The answer, for most e-commerce stores, is more than you think.
Cart Abandonment Revenue Calculator
Before anything else, calculate exactly how much cart abandonment is costing you each month — and what you’d recover by reducing it by 10, 20, or 30%.
Cart Abandonment Revenue Calculator
See exactly how much revenue cart abandonment is costing you — and what recovery is worth
What Is Cart Abandonment Rate?
Cart abandonment rate is the percentage of shoppers who add at least one item to their cart but leave without completing the purchase.
Formula:
Cart Abandonment Rate = (1 − Completed Purchases / Carts Initiated) × 100
Example: 2,000 sessions → 400 add to cart → 120 complete purchase
- Abandonment rate = (1 − 120/400) × 100 = 70%
It is distinct from checkout abandonment rate, which only measures drop-off after the shopper has started the checkout process. Cart abandonment is broader — it includes everyone who adds to cart but never enters checkout at all.

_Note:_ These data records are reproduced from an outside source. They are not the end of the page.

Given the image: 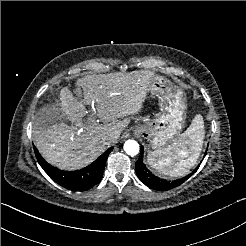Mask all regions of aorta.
<instances>
[{
	"label": "aorta",
	"mask_w": 246,
	"mask_h": 246,
	"mask_svg": "<svg viewBox=\"0 0 246 246\" xmlns=\"http://www.w3.org/2000/svg\"><path fill=\"white\" fill-rule=\"evenodd\" d=\"M139 149V144L135 140H128L124 144V150L128 155H137L139 153Z\"/></svg>",
	"instance_id": "obj_1"
}]
</instances>
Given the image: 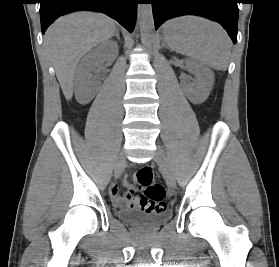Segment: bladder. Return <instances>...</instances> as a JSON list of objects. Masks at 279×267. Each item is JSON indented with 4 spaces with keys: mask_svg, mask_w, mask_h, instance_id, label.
Here are the masks:
<instances>
[{
    "mask_svg": "<svg viewBox=\"0 0 279 267\" xmlns=\"http://www.w3.org/2000/svg\"><path fill=\"white\" fill-rule=\"evenodd\" d=\"M119 217L126 223L143 229H154L170 218L169 213H161L154 216L146 215L133 209H125L119 212Z\"/></svg>",
    "mask_w": 279,
    "mask_h": 267,
    "instance_id": "31cf9c89",
    "label": "bladder"
}]
</instances>
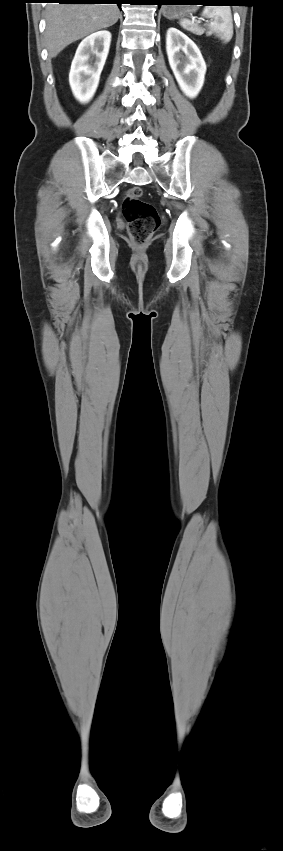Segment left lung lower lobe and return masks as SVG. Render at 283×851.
<instances>
[{
	"label": "left lung lower lobe",
	"instance_id": "0a47b994",
	"mask_svg": "<svg viewBox=\"0 0 283 851\" xmlns=\"http://www.w3.org/2000/svg\"><path fill=\"white\" fill-rule=\"evenodd\" d=\"M153 1L159 7L161 5H164V4H167V3H182V2H179L180 0H153ZM196 1H198L197 3H202L203 5H211V4L226 5V4L231 3L232 0H196Z\"/></svg>",
	"mask_w": 283,
	"mask_h": 851
}]
</instances>
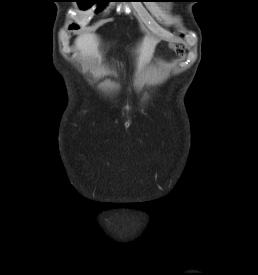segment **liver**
Here are the masks:
<instances>
[{
  "mask_svg": "<svg viewBox=\"0 0 258 275\" xmlns=\"http://www.w3.org/2000/svg\"><path fill=\"white\" fill-rule=\"evenodd\" d=\"M76 47L81 51L82 56H93V57H99L98 53V38L95 34H82L80 35L76 41ZM155 41L151 38H146L141 47H140V63H144L148 56L150 51L152 50L154 46Z\"/></svg>",
  "mask_w": 258,
  "mask_h": 275,
  "instance_id": "6515ba94",
  "label": "liver"
}]
</instances>
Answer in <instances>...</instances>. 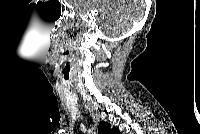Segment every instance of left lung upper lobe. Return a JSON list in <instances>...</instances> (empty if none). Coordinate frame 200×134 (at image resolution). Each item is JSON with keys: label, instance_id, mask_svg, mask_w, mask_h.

Cart Abandonment Rate Benchmarks by Industry
| Industry | Average Abandonment | Top 25% |
|---|---|---|
| Fashion & Apparel | 68–72% | 55–60% |
| Electronics | 74–78% | 62–65% |
| Home & Garden | 70–74% | 58–62% |
| Food & Grocery | 57–63% | 45–50% |
| Beauty & Personal Care | 65–70% | 52–58% |
| Sports & Outdoors | 71–75% | 60–64% |
| Luxury / High-ticket | 80–85% | 70–75% |
| B2B E-commerce | 72–76% | 60–65% |
Key insight: High-consideration, high-price categories (luxury, electronics, B2B) abandon more because shoppers genuinely need time to research and compare. Low-consideration categories (food, consumables) abandon less because the decision is simpler. Your benchmark is your industry’s top 25% — not the global average.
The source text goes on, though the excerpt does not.